Some buyers had come from Venice, others had missed Venice altogether. One leading European distributor, who had pre-bought the rights to The Wrestler, had to miss the Venice screening to get to Toronto in time. He, like all the other buyers in Toronto, saw the film for the first time at the Elgin on Sunday night.

'A fully fledged market''

Is Toronto a fully fledged market' It seems increasingly to be one, despite the lack of official recognition from TIFF. Sellers certainly chose to announce new projects available for pre-sales.

HanWay unveiled its soon-to-shoot Charles Darwin project Creation, directed by Jon Amiel and starring Paul Bettany and Jennifer Connelly; Paramount Vantage announced that it had picked up international on Neil Jordan's mermaid fantasy Ondine starring Colin Farrell; Kimmel International took on Marilyn Agrelo's upcoming An Invisible Sign Of My Own, with Jessica Alba; ContentFilm International announced it had picked up Mike Judge's comedy Extract, with Jason Bateman and Mila Kunis; and Millennium Films held a press conference with Edward Norton to announce it would finance and sell Leaves In The Grass, which will star Norton as twins under Tim Blake Nelson's direction.

Stewart Till's company Stadium finally announced it would be acquiring Icon's international operations midway through the festival, a move which gave him the thriving UK and Australian distribution companies as a basis for his long-cherished international distribution network.

And there were a healthy number of sales to international buyers, although many more deals will be closed during AFM in November.

Still awaiting domestic deals at time of going to press were high-profile pictures such as Richard Linklater's Me And Orson Welles, Richard Eyre's The Other Man and Stephen Belber's Management.

Among the films with most buzz were Toa Fraser's Dean Spanley and Stephan Elliott's Easy Virtue, period pieces which were viewed as pleasant surprises by many buyers. Other high-profile titles still waiting for US deals are The Burning Plain, Fifty Dead Men Walking, Adam Resurrected, Disgrace, Is There Anybody There' and The Loss Of A Teardrop Diamond.

If The Wrestler was the most sought after acquisition title, Slumdog Millionaire was unquestionably the most talked about film with distribution in place.

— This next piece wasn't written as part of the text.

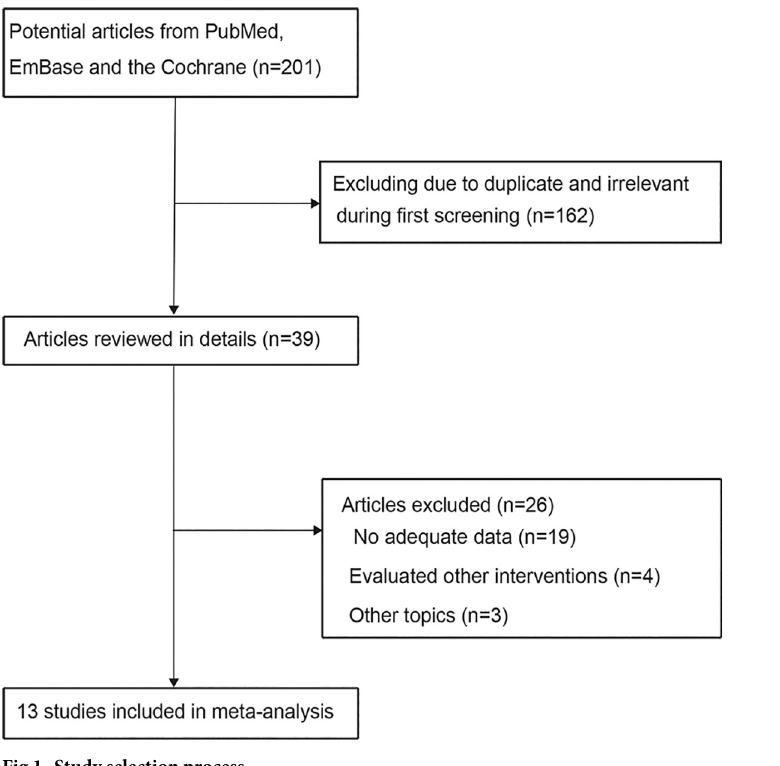
Fig 1. Study selection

Danny Boyle's crowd-pleaser about a young man from the streets competing on the Indian version of Who Wants To Be A Millionaire' won the prestigious Cadillac People's Choice Award at the festival, often considered one of the best predictors of a major awards and box-office player. Past winners have included Crouching Tiger, Hidden Dragon, Whale Rider, Hotel Rwanda and Eastern Promises.

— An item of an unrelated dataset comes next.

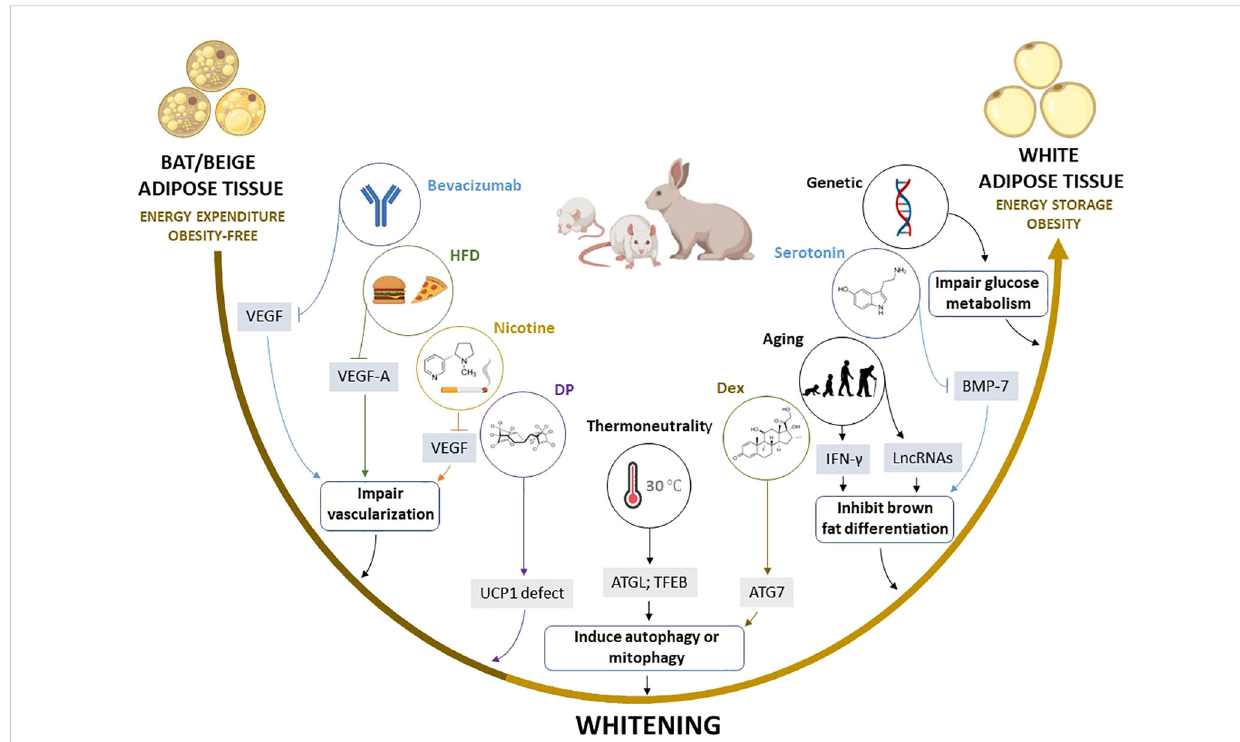
FIGURE 4 Summary of the proposed mechanisms by which multiple factors induce the whitening of brown (BAT) and beige adipose tissue. Factors such as high fat diet (HFD), bevacizumab, and nicotine induce the whitening by suppressing pro-angiogenic cytokines such as VEGF and VEGF-A, which inhibit angiogenesis and impair vascularization in BAT and beige adipose tissue, whereas thermoneutral zone and dexamethasone (Dex) exposure increase ATG7 and TFEB, which stimulate autophagy or mitophagy. Other factors such as aging, and elevated serotonin induce BAT/beige adipose tissue whitening by increasing INF- g , and LncRNAs, and decreasing BMP-7, which in turn inhibits brown adipocyte differentiation. Moreover, dechlorane plus (DP) contributes to whitening in part by inhibiting UCP1 expression. ATG7, autophagy-related 7; LncRNAs, long non-coding RNAs;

Half in Hindi, half in English, Slumdog will also be a Fox Searchlight release this November in the US, although this film too was a victim of the current distribution shakeout, having originally been acquired by Warner Independent Pictures (WiP) before it was closed down. Searchlight, the long-time home of Boyle's films in the US, stepped in just before the festival to take over the domestic release.

For ex-WiP staff, the film's success at Telluride and Toronto was a poignant indicator of what could have been.